# What ever happened to the old school competitiors vehicles?



## wagonmaster (Jun 27, 2015)

I have always wondered what happened to some of the legendary cars of car audio. Are they still kicking, or sitting in a junk yard or turned to a pop can.

Some I have heard:

Richard Clark still has the Grand National
Harry Kumura's Acura was sold to Speaker works and refitted with crossfire equipment
Wayne Harris still has the Terminator hearse, It is in storage

But I wonder what ever happened to:

Dan Palheamus' (sp) Honda Civic

Tyrone Chestnut's Acura Legend

Jim Fultz's Aerostar

Gary Bigg's Regal

Iggy Lobello's Aerostar

Markey Dietrich Probe

Larry Chijner's Caddy

Plus many many more. Would be cool to see what happened to these cars.

Tim


----------



## mmiller (Mar 7, 2008)

Larry just sold his Caddy I think, and Gary has sold and bought the regal back and fourth a few times from what I recall and I believe he owns it now. Half the other ones were likely disasembled and sold, or scrapped. I haven't seen a Ford probe on the road in 10 years or a Ford Aerostar in atleast 15.


----------



## Weigel21 (Sep 8, 2014)

mmiller said:


> I haven't seen a Ford probe on the road in 10 years or a Ford Aerostar in atleast 15.


I've seen both within the last month. LOL There's more than one Probe in my town, one just a few blocks away and there's at least one Aerostar, it's a completely rusted out two-tone 80's model. Funny you haven't seen either when they ended production in the late 90's. Do people not own the same car for more than a few years up there in Canada?


----------



## Buickmike (Aug 10, 2012)

Here is a good article that talks about a few of the legends.

Old School SPL Competition Vehicles


----------



## KillerBox (Jan 7, 2011)

I still have my first new car. It is a dusty 1989 Ford Probe with 72,000 miles. 

Alpine CD HeadUnit
AudioControl EQ
Two Phoenix Gold MS-250 (1 on subs and the other on 6.5" JBL components)
A tiny little Alpine amp on 6.5 JBL coaxials.
SoundStream X-Over
Two Infinity 12" Subs in a sealed box (used to have 12" blue coned Blue Thunders but, they started having a scrapping noise in them)

I only drove the Probe for 4 years before I bought a truck. I was going to sell the Probe but, my friend that helped me install the equipment was killed by a drunk driver. He was sitting at a red light on his way to work and the drunk just left the bar at 8am.

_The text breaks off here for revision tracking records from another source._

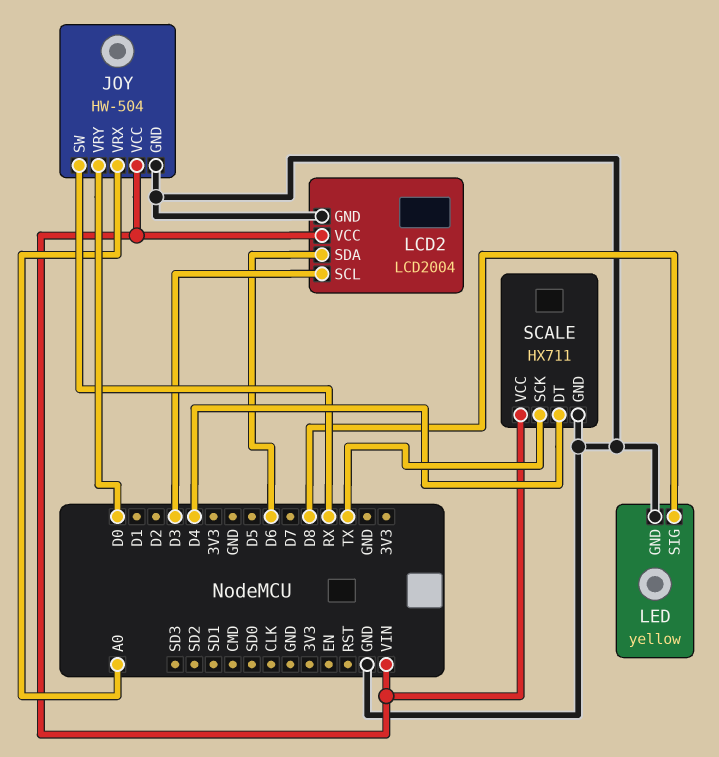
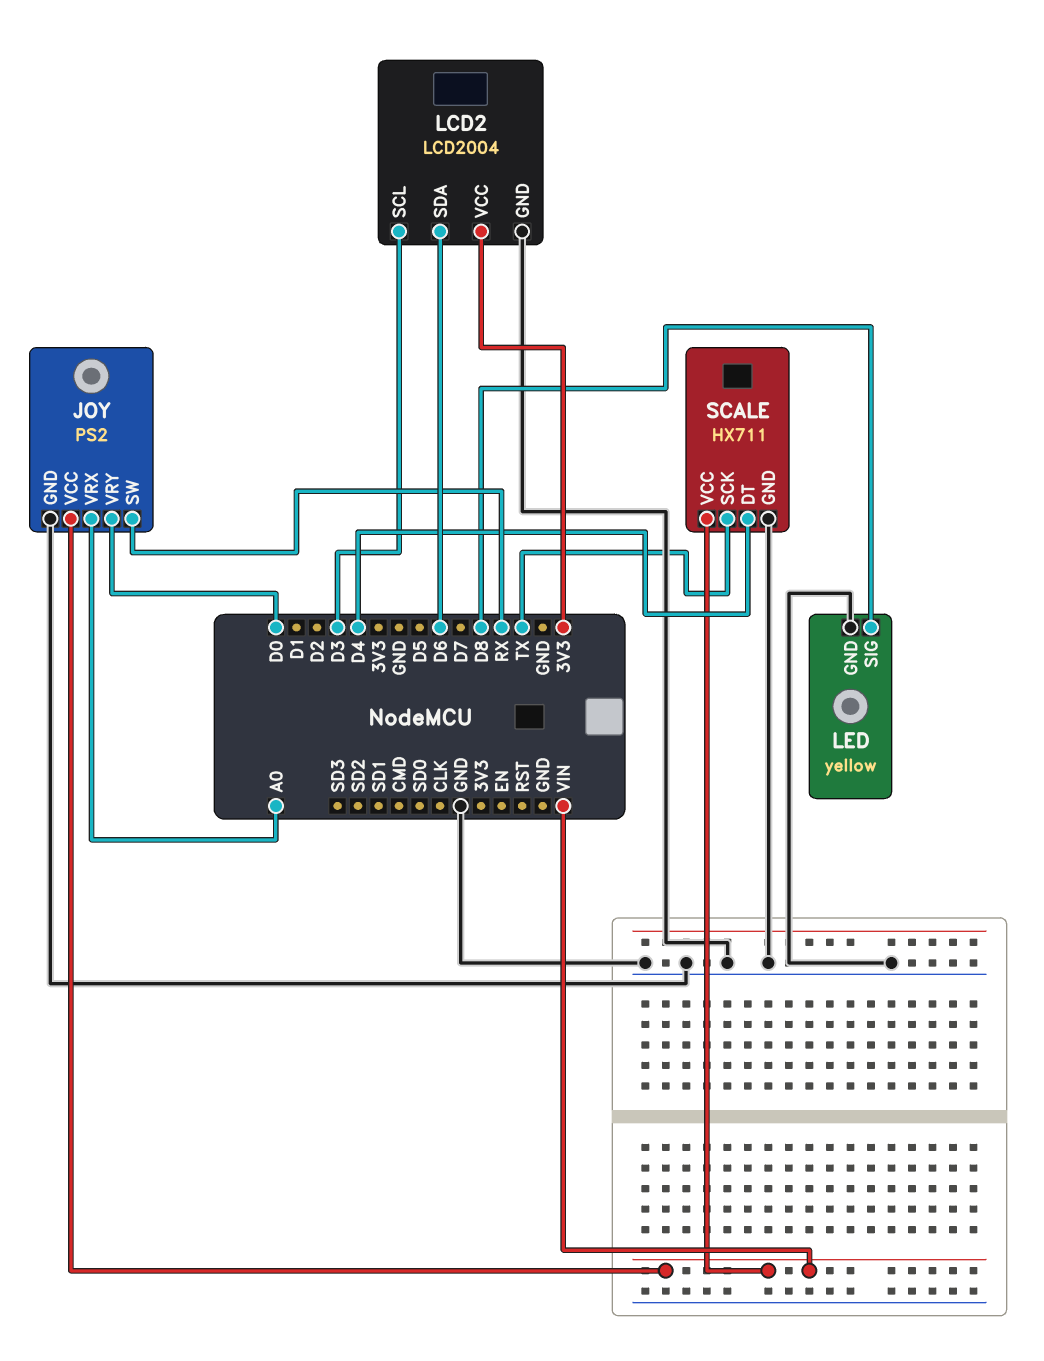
JOY: HW-504 -> PS2
LCD2 pin VCC: VIN -> 3V3

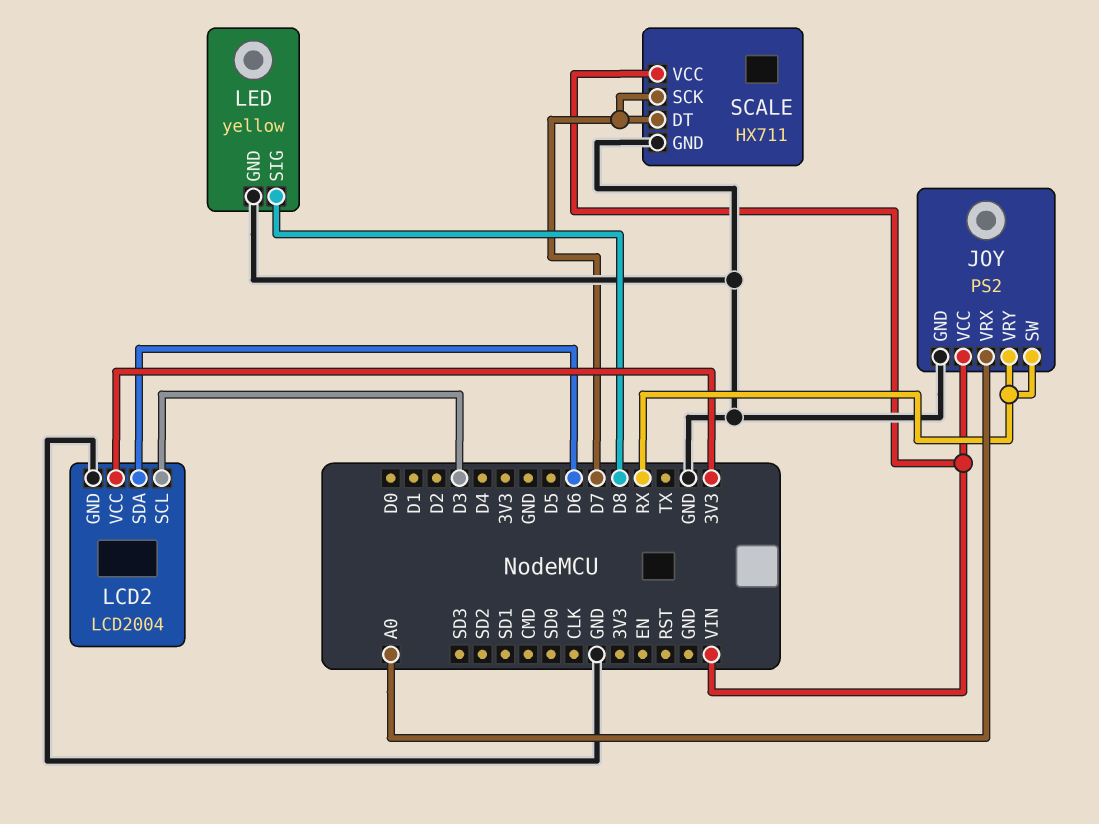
JOY pin VRY: D0 -> RX
SCALE pin DT: D4 -> D7
SCALE pin SCK: TX -> D7

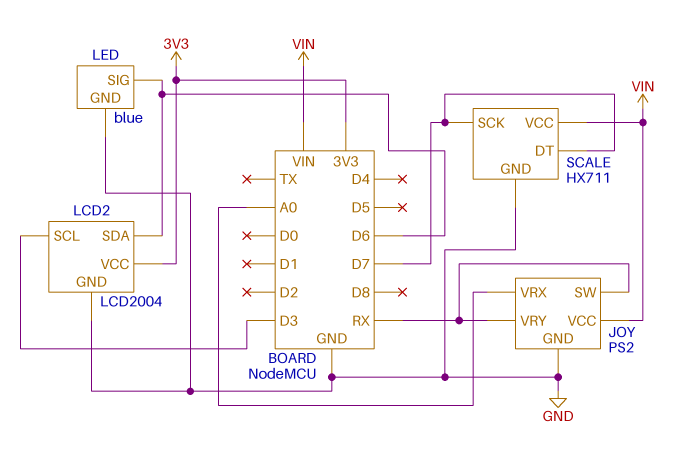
LED: yellow -> blue
LED pin SIG: D8 -> D6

So I could never bring myself to selling the car. I would love to find one of his kids and give them the Probe.


----------



## pocket5s (Jan 6, 2012)

Harry's Acura was bought by Ben Vollmer several years ago. He kept it as is for awhile, but it was rebuilt by Mark Eldridge a few years ago over a period of 3-4 years. It has a fully rebuilt dash, JL speakers and amps. DBX processing.

Gary's regal was sold and subsequently repurchased by Gary. He has it in storage as I recall but doesn't plan to compete with it last I heard. He has a few other cars in the works however.


----------



## diy.phil (May 23, 2011)

There's also a Steve Brown red Acura Legend coupe. I last saw him with his Legend on demo at a Good Guys store. That store/company isn't around anymore. Not sure about his car since it has been a long time. But i think he's a manager in the Alpine USA HQ in southern California (?)


----------